■ **SOURCE MATERIAL**
== Segment start ==

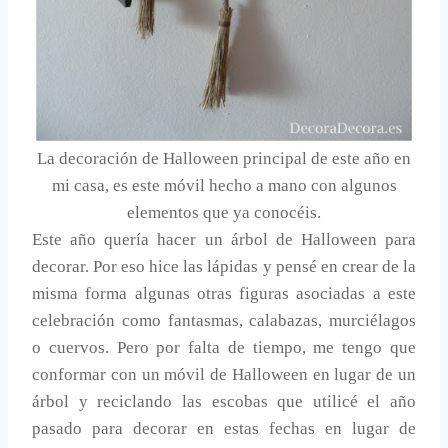
La decoración de Halloween principal de este año en
mi casa, es este móvil hecho a mano con algunos
elementos que ya conocéis.
Este año quería hacer un árbol de Halloween para
decorar. Por eso hice las lápidas y pensé en crear de la
misma forma algunas otras figuras asociadas a este
celebración como fantasmas, calabazas, murciélagos
o cuervos. Pero por falta de tiempo, me tengo que
conformar con un móvil de Halloween en lugar de un
árbol y reciclando las escobas que utilicé el año
pasado para decorar en estas fechas en lugar de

== Segment end ==

■ **TASK DETAILS**
Exact copies of the lines from the one holding "misma forma algunas" to the end of the entries are all that should be written.

■ **RESULT**
misma forma algunas otras figuras asociadas a este
celebración como fantasmas, calabazas, murciélagos
o cuervos. Pero por falta de tiempo, me tengo que
conformar con un móvil de Halloween en lugar de un
árbol y reciclando las escobas que utilicé el año
pasado para decorar en estas fechas en lugar de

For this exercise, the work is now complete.